Arvind Ltd’s shares have surged more than 50% in the past three months, outperforming other textile manufacturers and broader markets on expectations of buoyant revenue growth and strong margins. The management revised its revenue growth forecast for the current fiscal year to 24% from 20% earlier, following upbeat earnings in the September quarter.
Margins are expected to climb to 14%, up from 13.6% during the September quarter, buoyed by declining cotton prices and a weak rupee. An increased focus on selling private brands through its Megamart stores compared to selling discounted branded merchandise also helped, said Kulin Lalbhai, executive director of new initiatives at Arvind. Arvind is planning to end this fiscal year with around 200-230 Megamart stores.
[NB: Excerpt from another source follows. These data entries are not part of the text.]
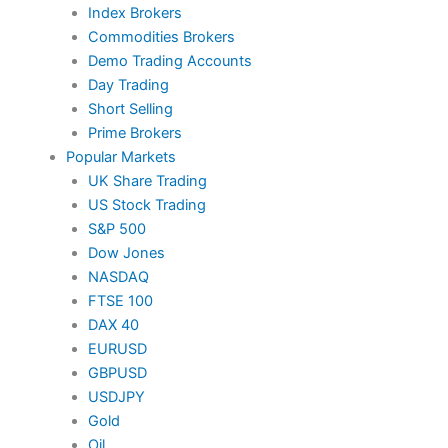
Index Brokers
Commodities Brokers
Demo Trading Accounts
Day Trading
Short Selling
Prime Brokers
Popular Markets
UK Share Trading
US Stock Trading
S&P 500
Dow Jones
NASDAQ
FTSE 100
DAX 40
EURUSD
GBPUSD
USDJPY
Gold
Oil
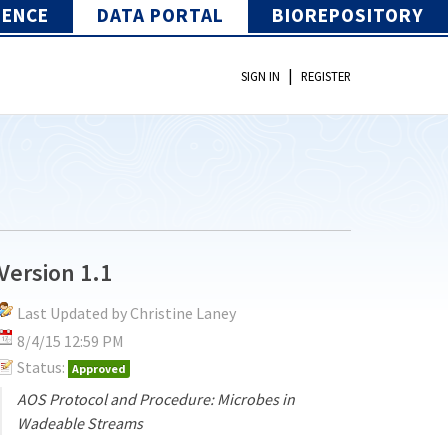
IENCE
DATA PORTAL
BIOREPOSITORY
|
SIGN IN
REGISTER
Version 1.1
Last Updated by Christine Laney
8/4/15 12:59 PM
Status:
Approved
AOS Protocol and Procedure: Microbes in
Wadeable Streams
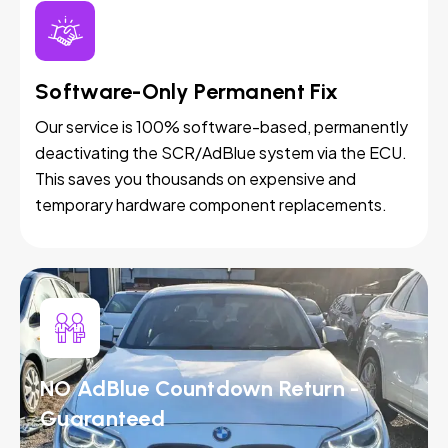
Software-Only Permanent Fix
Our service is 100% software-based, permanently
deactivating the SCR/AdBlue system via the ECU.
This saves you thousands on expensive and
temporary hardware component replacements.
NO AdBlue Countdown Return -
Guaranteed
The company’s brands and retail segment revenue grew 45% from a year ago in the September quarter. The garment business, which makes up around 16% of total revenues, recorded a sales growth of 47% to ₹ 190 crore in the September quarter.
The rupee’s depreciation of 7.4% in the first half of this year helped exports, which make up around 30% of revenues. Lalbhai also said the company was planning to double its garment exports to ₹ 400-500 crore.
While the prospects for increasing exports are good, the stabilizing rupee casts a slight shadow on the margin guidance and the estimates from brokerages. Also, Arvind has debt of ₹ 2,386 crore as of 30 September with the debt-to-equity ratio rising marginally to 1.29. Interest costs chipped away at nearly 40% of operating profits in the September quarter and are set to increase.
“There is huge requirement for working capital as we are adding around ₹ 1,000-1,500 crore to our topline. We will try and improve our debt-to-equity ratio to close to 1,” said Lalbhai, without specifying how the company proposes to do that.
In any case, the stock’s rally may well have run out of steam with the strong revenue growth expectations already discounted. Karvy Stock Broking Ltd said in a 9 December note, “We marginally upgrade our sales, operating margins and net income estimates factoring in better traction from garmenting business.” In the absence of an immediate impetus that would trigger further appreciation of stock price, there is little scope for re-rating the stock.